If tomorrow wasn't such a long time,
Then lonesome would mean nothing to you at all.

Thursday, September 24, 2009

London [Viajeros y Suicidas II]

The night was slowly dying. After a long walk I found the right bus stop to get back to the hostel for the night. There, the tall buses swept past formidably close to the edge of the road, so close you could almost feel the cold on the Plexiglas, the breath of your darkened reflection.
The bar I was coming from had at some point been a church. I was unaware of the reason it had been converted but I remember thinking about faith, about endurance, about how seemingly nothing ends up how it begins. I thought about futility, about premeditated futility. I thought mostly about failure.
I walked to the back row of the bus and sat against the window.

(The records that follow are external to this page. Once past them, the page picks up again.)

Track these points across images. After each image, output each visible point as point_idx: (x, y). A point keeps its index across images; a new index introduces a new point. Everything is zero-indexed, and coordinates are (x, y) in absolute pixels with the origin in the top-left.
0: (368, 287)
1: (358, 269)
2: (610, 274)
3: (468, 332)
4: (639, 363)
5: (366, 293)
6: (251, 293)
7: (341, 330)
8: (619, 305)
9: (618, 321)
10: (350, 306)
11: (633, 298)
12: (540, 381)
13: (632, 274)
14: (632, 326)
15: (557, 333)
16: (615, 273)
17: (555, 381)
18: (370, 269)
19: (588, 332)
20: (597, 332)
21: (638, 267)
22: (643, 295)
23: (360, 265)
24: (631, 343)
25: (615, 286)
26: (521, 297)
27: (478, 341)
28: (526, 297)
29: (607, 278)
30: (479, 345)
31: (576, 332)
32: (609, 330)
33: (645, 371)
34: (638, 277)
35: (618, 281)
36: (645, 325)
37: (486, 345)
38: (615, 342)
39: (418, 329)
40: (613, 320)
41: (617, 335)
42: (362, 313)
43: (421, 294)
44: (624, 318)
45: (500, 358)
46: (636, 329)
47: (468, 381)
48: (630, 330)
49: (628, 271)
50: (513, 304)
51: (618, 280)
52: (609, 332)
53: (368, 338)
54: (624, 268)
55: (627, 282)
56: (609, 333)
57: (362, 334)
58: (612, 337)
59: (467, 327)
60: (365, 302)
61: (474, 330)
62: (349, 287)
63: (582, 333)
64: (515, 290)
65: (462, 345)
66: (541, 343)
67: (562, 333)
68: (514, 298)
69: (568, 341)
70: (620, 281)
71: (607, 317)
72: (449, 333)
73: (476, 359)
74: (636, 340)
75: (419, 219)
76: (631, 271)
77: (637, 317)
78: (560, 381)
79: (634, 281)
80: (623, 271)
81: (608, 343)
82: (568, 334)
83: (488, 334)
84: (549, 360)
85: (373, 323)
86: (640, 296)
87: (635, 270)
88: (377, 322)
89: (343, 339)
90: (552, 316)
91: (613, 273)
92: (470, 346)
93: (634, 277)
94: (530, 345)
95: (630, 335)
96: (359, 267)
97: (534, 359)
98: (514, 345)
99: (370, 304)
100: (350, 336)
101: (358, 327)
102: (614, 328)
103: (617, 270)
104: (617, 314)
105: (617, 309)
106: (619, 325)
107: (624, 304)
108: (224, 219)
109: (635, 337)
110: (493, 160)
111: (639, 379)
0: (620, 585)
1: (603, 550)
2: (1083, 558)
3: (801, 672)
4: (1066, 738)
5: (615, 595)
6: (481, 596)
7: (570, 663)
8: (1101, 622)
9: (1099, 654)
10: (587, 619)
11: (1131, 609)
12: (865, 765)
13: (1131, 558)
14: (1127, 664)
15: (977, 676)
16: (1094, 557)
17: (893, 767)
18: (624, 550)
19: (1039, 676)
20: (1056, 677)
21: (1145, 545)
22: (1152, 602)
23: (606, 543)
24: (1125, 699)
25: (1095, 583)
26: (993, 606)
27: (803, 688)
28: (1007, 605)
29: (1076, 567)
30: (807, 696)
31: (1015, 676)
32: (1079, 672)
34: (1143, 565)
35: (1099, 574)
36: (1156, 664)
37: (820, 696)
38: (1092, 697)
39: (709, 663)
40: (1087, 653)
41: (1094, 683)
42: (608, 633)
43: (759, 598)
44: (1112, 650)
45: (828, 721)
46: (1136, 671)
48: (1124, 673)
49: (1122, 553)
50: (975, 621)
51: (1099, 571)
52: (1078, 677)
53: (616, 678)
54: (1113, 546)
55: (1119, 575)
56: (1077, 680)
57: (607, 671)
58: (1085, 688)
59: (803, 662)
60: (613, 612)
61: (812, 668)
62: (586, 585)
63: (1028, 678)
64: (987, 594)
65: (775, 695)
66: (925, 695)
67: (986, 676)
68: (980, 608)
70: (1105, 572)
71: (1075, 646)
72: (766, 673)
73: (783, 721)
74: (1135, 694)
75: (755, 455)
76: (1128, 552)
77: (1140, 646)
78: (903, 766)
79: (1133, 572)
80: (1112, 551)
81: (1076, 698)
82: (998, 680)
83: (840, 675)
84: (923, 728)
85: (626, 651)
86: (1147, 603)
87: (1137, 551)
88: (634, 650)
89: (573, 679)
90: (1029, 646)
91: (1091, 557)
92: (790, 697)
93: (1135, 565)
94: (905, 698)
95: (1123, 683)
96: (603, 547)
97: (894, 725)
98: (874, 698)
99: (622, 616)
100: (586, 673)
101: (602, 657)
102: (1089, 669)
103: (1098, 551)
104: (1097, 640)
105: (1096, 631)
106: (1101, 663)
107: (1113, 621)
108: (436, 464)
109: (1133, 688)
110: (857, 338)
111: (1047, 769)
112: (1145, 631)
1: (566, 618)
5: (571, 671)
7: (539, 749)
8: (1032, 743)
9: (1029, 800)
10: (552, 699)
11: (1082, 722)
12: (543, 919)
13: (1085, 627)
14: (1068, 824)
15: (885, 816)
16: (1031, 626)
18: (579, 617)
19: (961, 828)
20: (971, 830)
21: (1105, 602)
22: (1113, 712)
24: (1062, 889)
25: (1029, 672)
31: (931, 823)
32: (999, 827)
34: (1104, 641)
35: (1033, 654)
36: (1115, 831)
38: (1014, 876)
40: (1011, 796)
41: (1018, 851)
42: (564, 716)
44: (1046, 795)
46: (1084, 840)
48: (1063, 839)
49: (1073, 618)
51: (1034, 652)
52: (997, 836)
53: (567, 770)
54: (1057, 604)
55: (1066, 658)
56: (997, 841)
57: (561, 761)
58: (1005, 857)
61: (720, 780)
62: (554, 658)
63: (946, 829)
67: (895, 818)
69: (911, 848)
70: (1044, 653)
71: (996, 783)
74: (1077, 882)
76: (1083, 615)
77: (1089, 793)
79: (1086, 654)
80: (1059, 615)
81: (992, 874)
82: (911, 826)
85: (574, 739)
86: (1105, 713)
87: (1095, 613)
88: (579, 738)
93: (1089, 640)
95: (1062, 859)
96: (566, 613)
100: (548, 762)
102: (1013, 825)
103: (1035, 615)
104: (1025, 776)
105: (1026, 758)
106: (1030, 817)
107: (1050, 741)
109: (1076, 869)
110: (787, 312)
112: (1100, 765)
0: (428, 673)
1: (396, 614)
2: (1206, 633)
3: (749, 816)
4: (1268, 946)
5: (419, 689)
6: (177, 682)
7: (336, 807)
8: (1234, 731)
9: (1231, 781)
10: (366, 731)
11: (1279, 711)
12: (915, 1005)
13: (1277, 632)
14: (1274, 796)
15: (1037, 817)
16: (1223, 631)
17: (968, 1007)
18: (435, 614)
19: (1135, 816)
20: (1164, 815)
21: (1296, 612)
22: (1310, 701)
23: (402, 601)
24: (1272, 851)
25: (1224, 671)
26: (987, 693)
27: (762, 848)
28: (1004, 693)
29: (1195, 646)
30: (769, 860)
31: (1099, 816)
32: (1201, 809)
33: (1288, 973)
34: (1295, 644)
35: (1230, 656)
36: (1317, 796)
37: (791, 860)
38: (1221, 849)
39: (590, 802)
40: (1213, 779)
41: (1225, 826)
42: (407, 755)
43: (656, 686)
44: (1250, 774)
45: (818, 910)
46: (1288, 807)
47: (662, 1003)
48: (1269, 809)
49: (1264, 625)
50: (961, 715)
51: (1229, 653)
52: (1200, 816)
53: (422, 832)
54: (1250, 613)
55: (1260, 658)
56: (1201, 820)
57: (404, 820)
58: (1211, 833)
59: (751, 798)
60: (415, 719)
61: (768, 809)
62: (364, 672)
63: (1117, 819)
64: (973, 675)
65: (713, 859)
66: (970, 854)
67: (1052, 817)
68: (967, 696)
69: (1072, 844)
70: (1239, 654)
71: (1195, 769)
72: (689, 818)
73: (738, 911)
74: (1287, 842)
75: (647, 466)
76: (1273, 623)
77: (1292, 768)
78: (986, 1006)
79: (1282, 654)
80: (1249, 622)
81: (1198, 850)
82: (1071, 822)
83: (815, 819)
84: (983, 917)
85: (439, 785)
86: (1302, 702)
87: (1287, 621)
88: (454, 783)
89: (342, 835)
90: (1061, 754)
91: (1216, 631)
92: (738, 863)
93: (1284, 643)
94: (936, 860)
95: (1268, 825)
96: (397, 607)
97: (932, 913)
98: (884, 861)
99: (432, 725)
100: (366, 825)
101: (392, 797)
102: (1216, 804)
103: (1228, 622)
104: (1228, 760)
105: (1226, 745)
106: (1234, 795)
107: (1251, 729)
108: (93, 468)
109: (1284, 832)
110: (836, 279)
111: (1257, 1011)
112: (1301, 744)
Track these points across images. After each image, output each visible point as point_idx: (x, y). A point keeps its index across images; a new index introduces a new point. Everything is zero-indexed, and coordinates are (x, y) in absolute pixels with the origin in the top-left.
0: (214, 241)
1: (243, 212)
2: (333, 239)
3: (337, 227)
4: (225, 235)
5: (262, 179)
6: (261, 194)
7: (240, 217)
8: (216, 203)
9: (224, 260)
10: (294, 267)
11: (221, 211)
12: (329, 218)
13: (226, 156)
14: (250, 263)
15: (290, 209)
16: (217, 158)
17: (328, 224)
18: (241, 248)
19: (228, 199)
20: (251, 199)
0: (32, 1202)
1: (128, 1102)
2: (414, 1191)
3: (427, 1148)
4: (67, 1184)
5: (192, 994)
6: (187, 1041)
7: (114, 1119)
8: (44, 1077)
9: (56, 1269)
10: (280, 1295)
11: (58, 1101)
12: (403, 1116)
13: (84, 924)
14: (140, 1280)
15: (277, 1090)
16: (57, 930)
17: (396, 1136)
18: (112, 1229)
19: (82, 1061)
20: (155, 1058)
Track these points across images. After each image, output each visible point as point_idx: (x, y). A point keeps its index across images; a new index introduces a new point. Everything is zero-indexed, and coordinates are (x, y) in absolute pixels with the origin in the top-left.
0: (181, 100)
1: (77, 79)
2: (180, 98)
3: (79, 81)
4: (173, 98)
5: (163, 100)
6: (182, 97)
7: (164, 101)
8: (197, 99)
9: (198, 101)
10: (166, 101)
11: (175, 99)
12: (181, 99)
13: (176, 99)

The man sitting in front of me turned around and smiled. He must have been in his late 20's. A dark red splattered violently on the whites of his eyes, yet his pupils glistened innocently like a child's.
"Bus at night is free," he said with a complacent smile "and I can drink here too." Having said this, he pulled out a half-empty glass of beer from inside his shirt and showed it to me, careful not to place it in sight of the driver's mirror. His immediate honesty did not bother me but initially amused me.
He told me he was from Liberia. He had just come back from Tokyo, where he had gone to visit his girlfriend. I wondered what had landed him here, what role this place had in his triangular travel.
"I came here for woman. She was my teacher, in Liberia," he said with a chuckle, looking down at the bulge his glass made under his shirt. "She was really in love with me, man." His story began to intrigue me more. I asked about the teacher but he would only respond vaguely and ambiguously. The only thing I knew was that she was not the woman in Tokyo and that she somehow had splayed that red on his eyes. They looked like a Pollock painting, more sullen.
He talked about his family. His father had gone blind at the age of 12 and of his life after that I only know that he had two sons, that he endured. His brother (i.e. the brother of the man on the bus) was still with him and helped him move from place to place to maintain his current relationship with the absent Japanese woman. For this the man exuded shameful gratitude, appearing embarrassed by his own lack of independence.
"I am a teacher now," he then said. He became silent, staring out into the street as it passed us, his eyes not focusing on anything, motionless, as if focused on the glass and not the muted exterior of this (his) momentary self-awareness.
At my stop I got up and the man again smiled at me.
"No hard feelings, man," he said, calmly, as if speaking to someone else.
The bus drove off, its headlights forming translucent triangles in the night's visible darkness.